• _How to complete this task_
Rewrite every one of the rows below with "time of visit" changed to "time of inspection" and nothing else altered. Leave the pictures out of your answer.

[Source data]
..............................
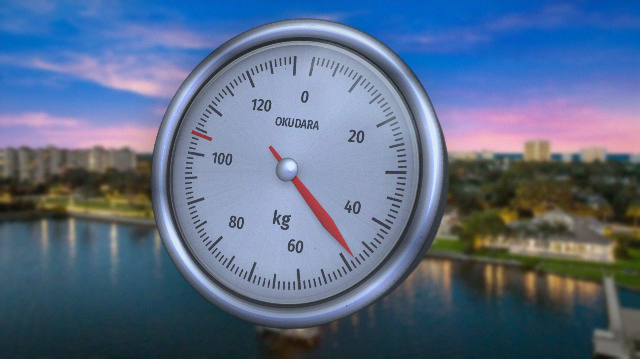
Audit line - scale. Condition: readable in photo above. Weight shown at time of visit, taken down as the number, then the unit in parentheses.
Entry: 48 (kg)
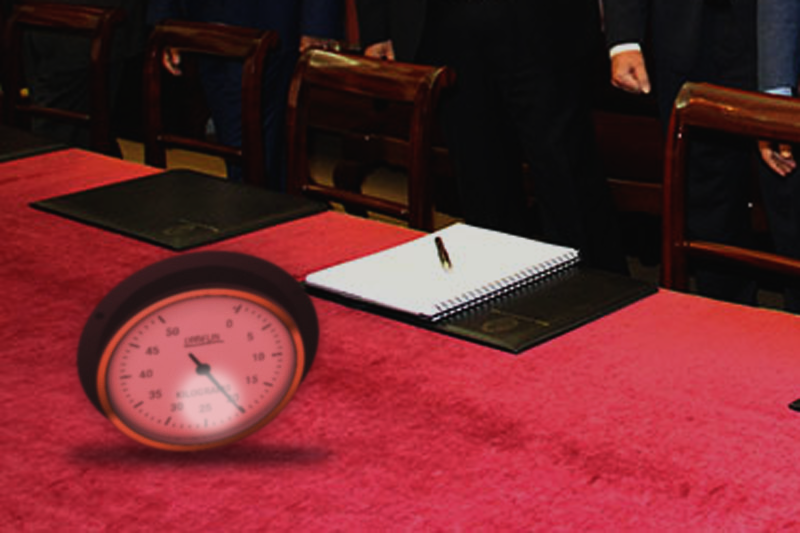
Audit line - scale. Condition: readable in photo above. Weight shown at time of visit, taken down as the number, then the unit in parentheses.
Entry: 20 (kg)
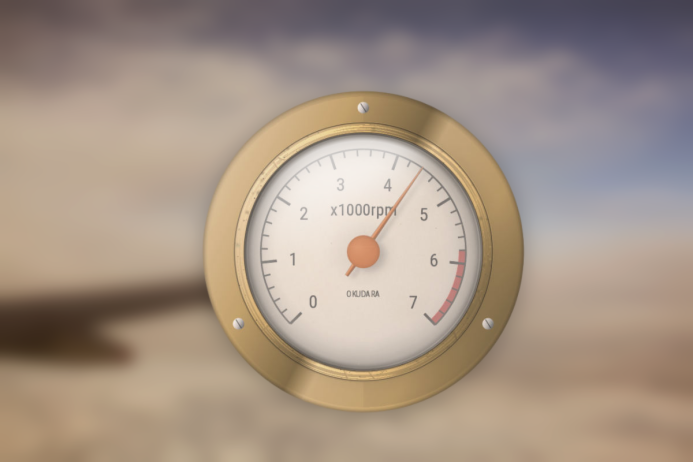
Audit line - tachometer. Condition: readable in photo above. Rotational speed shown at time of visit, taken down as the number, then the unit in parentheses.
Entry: 4400 (rpm)
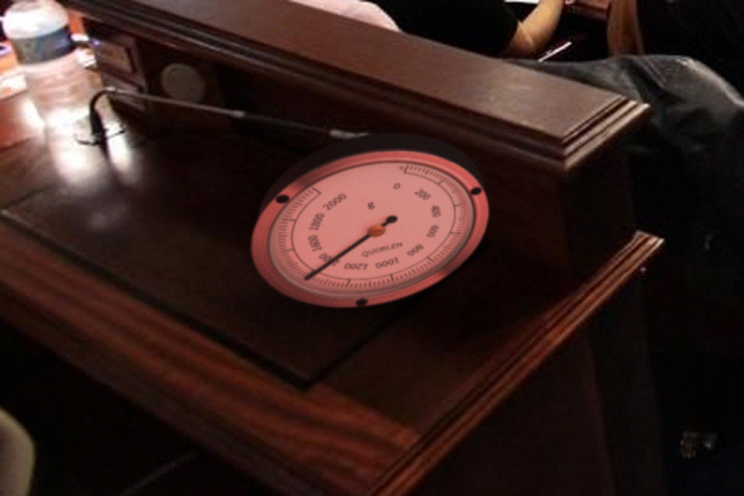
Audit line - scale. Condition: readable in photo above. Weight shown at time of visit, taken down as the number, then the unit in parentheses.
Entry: 1400 (g)
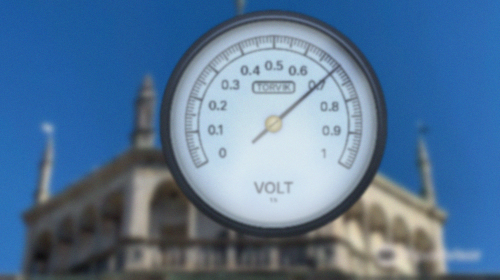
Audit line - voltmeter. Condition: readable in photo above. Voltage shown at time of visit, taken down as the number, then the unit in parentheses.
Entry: 0.7 (V)
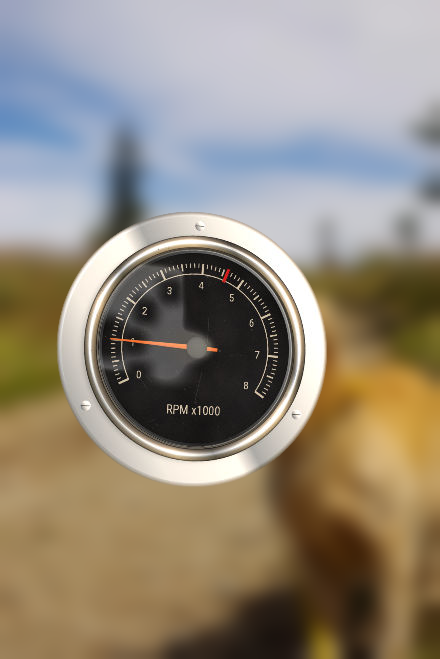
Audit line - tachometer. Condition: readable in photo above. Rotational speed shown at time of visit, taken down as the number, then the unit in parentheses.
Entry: 1000 (rpm)
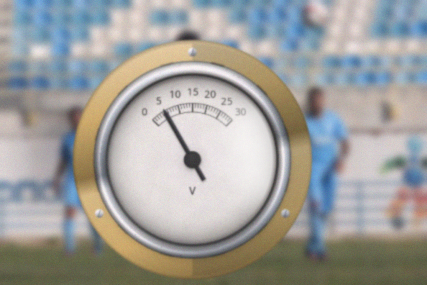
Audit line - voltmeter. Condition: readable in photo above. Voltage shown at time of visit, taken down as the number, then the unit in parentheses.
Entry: 5 (V)
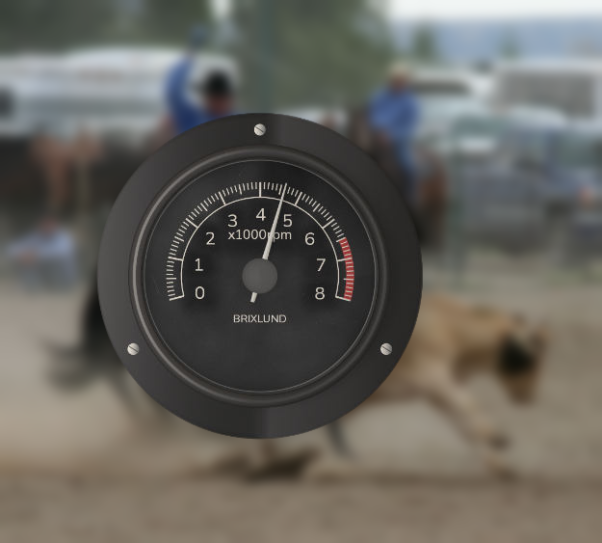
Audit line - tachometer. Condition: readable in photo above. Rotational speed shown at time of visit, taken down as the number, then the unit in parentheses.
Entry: 4600 (rpm)
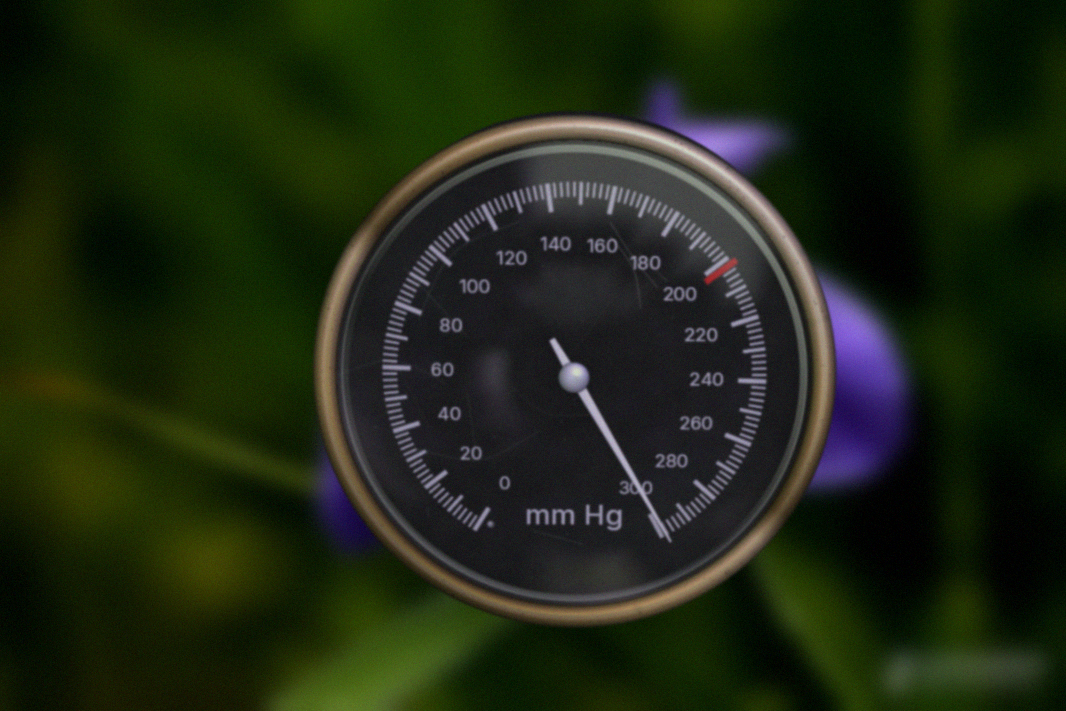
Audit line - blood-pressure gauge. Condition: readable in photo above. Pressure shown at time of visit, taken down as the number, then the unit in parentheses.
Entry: 298 (mmHg)
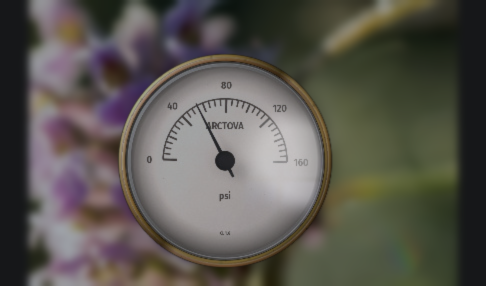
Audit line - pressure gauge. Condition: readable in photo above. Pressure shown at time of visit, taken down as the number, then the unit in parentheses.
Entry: 55 (psi)
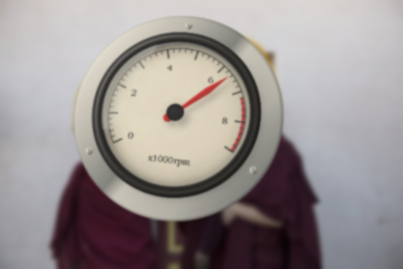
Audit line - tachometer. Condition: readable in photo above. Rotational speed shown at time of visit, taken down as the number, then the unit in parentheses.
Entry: 6400 (rpm)
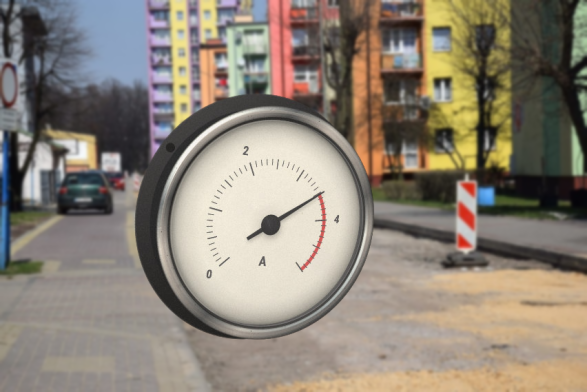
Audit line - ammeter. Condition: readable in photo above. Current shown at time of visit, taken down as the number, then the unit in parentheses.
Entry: 3.5 (A)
..............................
• _Response to this exercise_
Audit line - scale. Condition: readable in photo above. Weight shown at time of inspection, taken down as the number, then the unit in parentheses.
Entry: 48 (kg)
Audit line - scale. Condition: readable in photo above. Weight shown at time of inspection, taken down as the number, then the unit in parentheses.
Entry: 20 (kg)
Audit line - tachometer. Condition: readable in photo above. Rotational speed shown at time of inspection, taken down as the number, then the unit in parentheses.
Entry: 4400 (rpm)
Audit line - scale. Condition: readable in photo above. Weight shown at time of inspection, taken down as the number, then the unit in parentheses.
Entry: 1400 (g)
Audit line - voltmeter. Condition: readable in photo above. Voltage shown at time of inspection, taken down as the number, then the unit in parentheses.
Entry: 0.7 (V)
Audit line - tachometer. Condition: readable in photo above. Rotational speed shown at time of inspection, taken down as the number, then the unit in parentheses.
Entry: 1000 (rpm)
Audit line - voltmeter. Condition: readable in photo above. Voltage shown at time of inspection, taken down as the number, then the unit in parentheses.
Entry: 5 (V)
Audit line - tachometer. Condition: readable in photo above. Rotational speed shown at time of inspection, taken down as the number, then the unit in parentheses.
Entry: 4600 (rpm)
Audit line - blood-pressure gauge. Condition: readable in photo above. Pressure shown at time of inspection, taken down as the number, then the unit in parentheses.
Entry: 298 (mmHg)
Audit line - pressure gauge. Condition: readable in photo above. Pressure shown at time of inspection, taken down as the number, then the unit in parentheses.
Entry: 55 (psi)
Audit line - tachometer. Condition: readable in photo above. Rotational speed shown at time of inspection, taken down as the number, then the unit in parentheses.
Entry: 6400 (rpm)
Audit line - ammeter. Condition: readable in photo above. Current shown at time of inspection, taken down as the number, then the unit in parentheses.
Entry: 3.5 (A)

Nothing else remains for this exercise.